JERUSALEM (AP) — Israeli officials expressed outrage Wednesday at U.N. Secretary-General António Guterres’ comments that the deadly Hamas attack in southern Israel “did not come out of nowhere,” saying his comment amounted to a justification of terrorism .
Israeli Foreign Minister Eli Cohen canceled a planned meeting with Guterres, while officials at Yad Vashem, Israel’s Holocaust memorial, said the UN chief had “failed the test.”
“I will not meet with the UN Secretary General. After the October 7 attack, there is no longer any room for a balanced attitude. “Hamas must be wiped off the face of the earth,” Cohen posted on the social platform X, formerly Twitter, on Tuesday.
Israel’s envoy to the United Nations, Gilad Erdan, called for his resignation and said Israel must reconsider its relations with the world body.
“We will not issue visas to UN representatives. “We have already refused to give one to Under-Secretary-General for Humanitarian Affairs Martin Griffiths,” Erdan told Army Radio, the Israeli army’s radio station, accusing Guterres of justifying a massacre. “It’s time to teach them a lesson.”
Israel has always had tense relations with the United Nations, which it accuses of bias.
Guterres spoke at a special Security Council meeting on Tuesday about the war between Israel and Hamas sparked by the Oct. 7 attack that killed at least 1,400 Israelis and took more than 220 hostage.
Israeli bombings have destroyed large swathes of the Gaza Strip and killed at least 6,500 Palestinians, including more than 2,700 children, according to the Palestinian territory’s health ministry.
Guterres told the council that he “unequivocally condemns the shocking and unprecedented terrorist attacks by Hamas on October 7 in Israel.”
“Nothing can justify killing, wounding and kidnapping civilians or firing missiles at civilian targets,” he said.
But his contextualization of the attack caused an uproar in Israel. Guterres said it was important to recognize that “the Hamas attacks did not come out of nowhere.”
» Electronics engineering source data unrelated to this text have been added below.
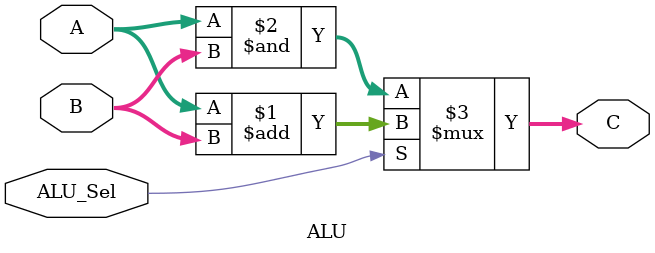
<source format=v>
`timescale 1ns / 1ps

module ALU(
    input [7:0] A,B,
    input ALU_Sel,
    output [7:0] C
    );
    assign C = ALU_Sel ? A + B : A & B;
endmodule

</source>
“The Palestinian people have been subjected to oppressive occupation for 56 years. They have seen their country continually consumed by colonies and wracked by violence. its stifled economy; People were displaced and their houses were demolished. “Their hopes for a political solution to their serious situation have faded,” he said.
Guterres tried to walk back his comments on Wednesday, tweeting that “grievances against the Palestinian people cannot justify Hamas’ horrific attacks.” “These terrible attacks cannot justify collective punishment of the Palestinian people.”
But Israel would not be appeased.
“The massacre of Jews by Hamas on October 7 was genocidal in its intentions and immeasurably brutal in its forms,” Yad Vashem leadership chairman Dani Dayan said in a statement.
He said what happened tested the sincerity of world leaders who came to Yad Vashem and vowed “never again.”
“Anyone who tries to ‘understand’, looks for a justifying context, does not condemn the perpetrators and does not demand the unconditional and immediate release of those abducted does not pass the test.” “UN Secretary General António Guterres has failed the test.”